How to plan your own writing retreat

Have you been wanting to write a book but struggling to get it done? Have you sometimes thought, if only I had more time, I could start working on it? If that sounds like you, perhaps you need to consider a writing retreat. I’ve done a few of them in my time so I thought I would share how you can create one for yourself.

I should clarify here that I’m not referring to a writing retreat where you jet off to a lovely hotel in beautiful surroundings…(although if you do fancy one of those, check out some options here).

No, I’m talking about a retreat that you host for yourself with the aim of creating something during that time. It can be for a day, 24 hours, or even longer if time permits. I would recommend two to three days if possible.

The last one I did was a couple of years ago when I was working on The Perfect Lie. In my case, I’d written 75% of the book but had hit a wall. I’d been working on it for months at home and knew I just needed to get out of the house, away from the distractions of daily life in order to finish it. It was exactly what I needed so I thought I would share the steps to creating your own writing retreat.

Step 1:

The first thing you must do is clarify the result you want to achieve. If you just schedule a retreat with the vague aim of working on your book, you will waste the first few hours thinking about where to start. Ask yourself what you want to produce during your retreat. Your desired result will depend on what stage you’re at with your book, for example, brainstorming, researching, writing, editing, or submitting.

Here are a few ideas:

  • A one-page outline of your book idea

  • A first draft of the first five chapters

  • A synopsis and covering letter for submission

  • Five potential ideas for your book

  • Edit ten chapters

In my case, I wanted to write 10,000 words of my novel. I had a concrete goal that would define my retreat as a success.

Tip: Be as specific as possible and define just one outcome.

Step 2:

Next, it’s about choosing your location. By changing your environment, you’re removing those everyday distractions and allowing for fresh inspiration. Think about a place that energizes or inspires you. It doesn’t have to be expensive; it could be a rented workspace, a quiet coffee shop, or your local library. If you do have a budget, research some potential hotels and book a couple of nights. During my last retreat, I booked a weekend in a local boutique hotel. It was absolutely beautiful, very quiet, and had a sea-view. I then began to make a list of what I needed for the retreat, everything from my laptop and charger to the smaller details, such as the brand of water. I even arranged for a delivery meal service. It may seem like overkill but my aim was to make it as easy as possible to focus on the writing and not have to make too many decisions. This frees up a lot of mental space, allowing you to be more creative. I also thought about what I should take to energize myself during my retreat. For me, that was a yoga mat and some reading material.

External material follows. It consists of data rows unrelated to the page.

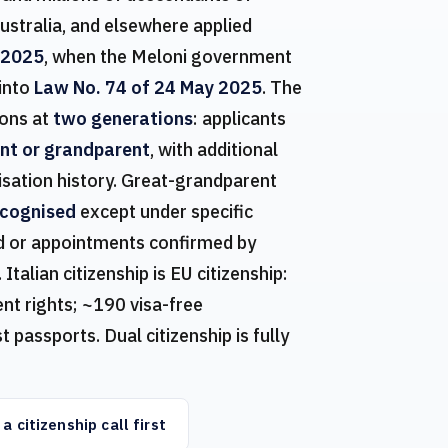
ustralia, and elsewhere applied
 2025
, when the Meloni government
 into
Law No. 74 of 24 May 2025
. The
ons at
two generations
: applicants
ent or grandparent
, with additional
isation history. Great-grandparent
ecognised
except under specific
ted or appointments confirmed by
lian citizenship is EU citizenship:
t rights; ~190 visa-free
 passports. Dual citizenship is fully
a citizenship call first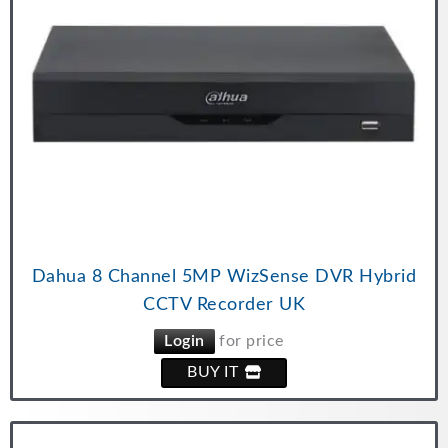
Dahua 8 Channel 5MP WizSense DVR Hybrid
CCTV Recorder UK
Login
for price
BUY IT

Tip: Ask yourself, what do you need to produce at a high level?

Step 3

The next step is to schedule your retreat. Now, if you’re busy, this may feel impossible but with good planning and a little help from family or friends, it can be done, even if it means sacrificing your weekend. For me, I knew it would be more relaxing than a weekday. I didn’t have to worry about the school calling or a client expecting an email from me. I also worked with my husband so he could handle the home-front during that time too. I should add here that communication is crucial; explaining what you need and why you need it - in advance - makes a huge difference. Whatever your circumstances, plan it, book it, and look forward to it.

Tip: Look ahead to any upcoming public holidays for some extra leeway.

While creating your own writing retreat might feel slightly indulgent, there are huge benefits to setting a block of time aside to focus on your book. As much as I talk about the discipline of writing, I also believe that creativity needs time and space. Thinking, dreaming, and writing can feel at odds with our hurried, hustle-focused work culture but by creating your own writing retreat, you’re re-affirming to yourself that your book is important and not just a far-fetched fantasy that is continually put on the back-burner.